[Page segmentation data]
------------------------------

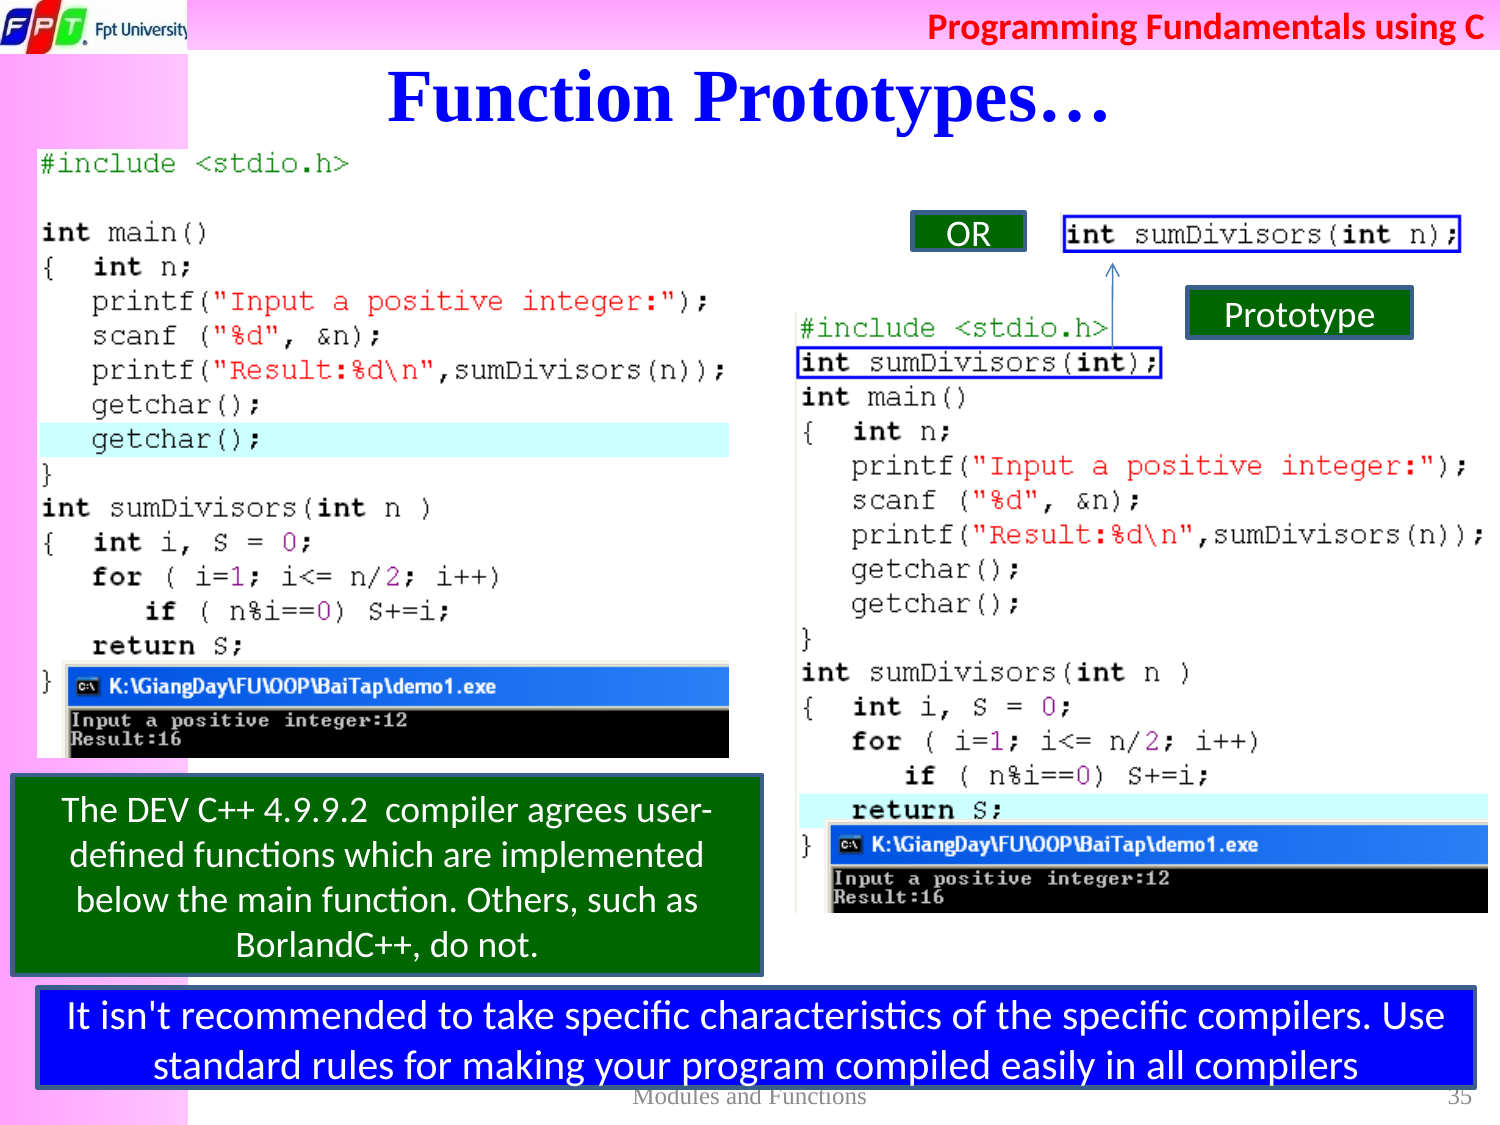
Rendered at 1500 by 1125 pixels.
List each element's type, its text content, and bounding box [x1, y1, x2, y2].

text_box The DEV C++ 4.9.9.2 compiler agrees user-defined functions which are implemented below the main function. Others, such as BorlandC++, do not. [10, 773, 764, 977]
picture [0, 0, 188, 45]
picture [37, 149, 729, 758]
text_box OR [910, 210, 1027, 252]
picture [795, 312, 1488, 913]
picture [1060, 212, 1463, 254]
text_box It isn't recommended to take specific characteristics of the specific compilers. Use standard rules for making your program compiled easily in all compilers [35, 985, 1477, 1090]
title Function Prototypes… [0, 45, 1500, 138]
slide_number 35 [1137, 1074, 1488, 1116]
text_box Prototype [1185, 285, 1414, 310]
footer Modules and Functions [512, 1074, 988, 1116]
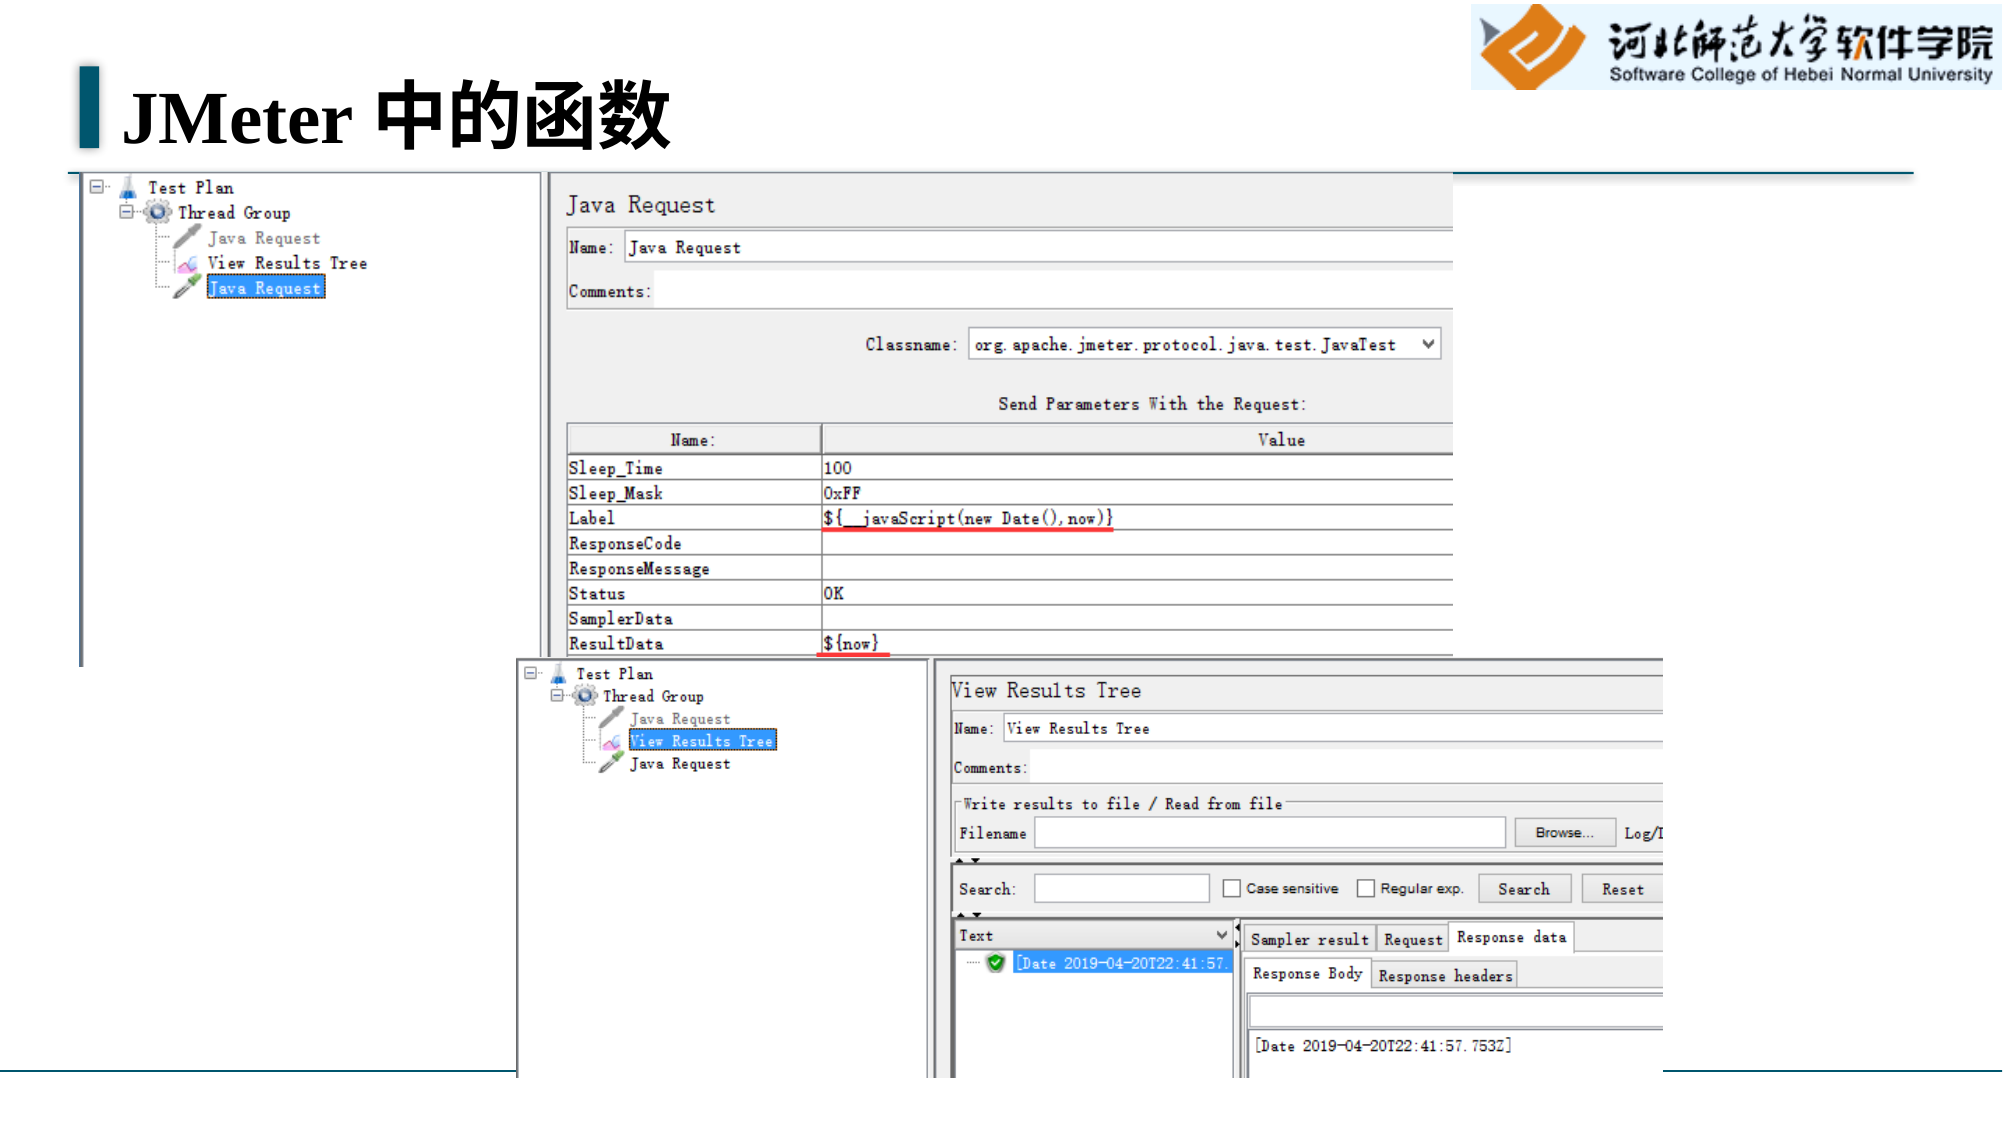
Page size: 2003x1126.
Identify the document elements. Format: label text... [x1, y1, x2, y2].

------------------------------

■ Exercise requirements
Repeat each entry exactly as given; no pictures belong in the copy.

■ Answer to this problem
Rendered at 1500 by 1125 pixels.
List each element's type, its text content, and bounding box [x1, y1, x2, y2].

text_box The DEV C++ 4.9.9.2 compiler agrees user-defined functions which are implemented below the main function. Others, such as BorlandC++, do not. [10, 773, 764, 977]
picture [0, 0, 188, 45]
picture [37, 149, 729, 758]
text_box OR [910, 210, 1027, 252]
picture [795, 312, 1488, 913]
picture [1060, 212, 1463, 254]
text_box It isn't recommended to take specific characteristics of the specific compilers. Use standard rules for making your program compiled easily in all compilers [35, 985, 1477, 1090]
title Function Prototypes… [0, 45, 1500, 138]
slide_number 35 [1137, 1074, 1488, 1116]
text_box Prototype [1185, 285, 1414, 310]
footer Modules and Functions [512, 1074, 988, 1116]
Page size: 2003x1126.
Identify the document elements. Format: label text... [x1, y1, x2, y2].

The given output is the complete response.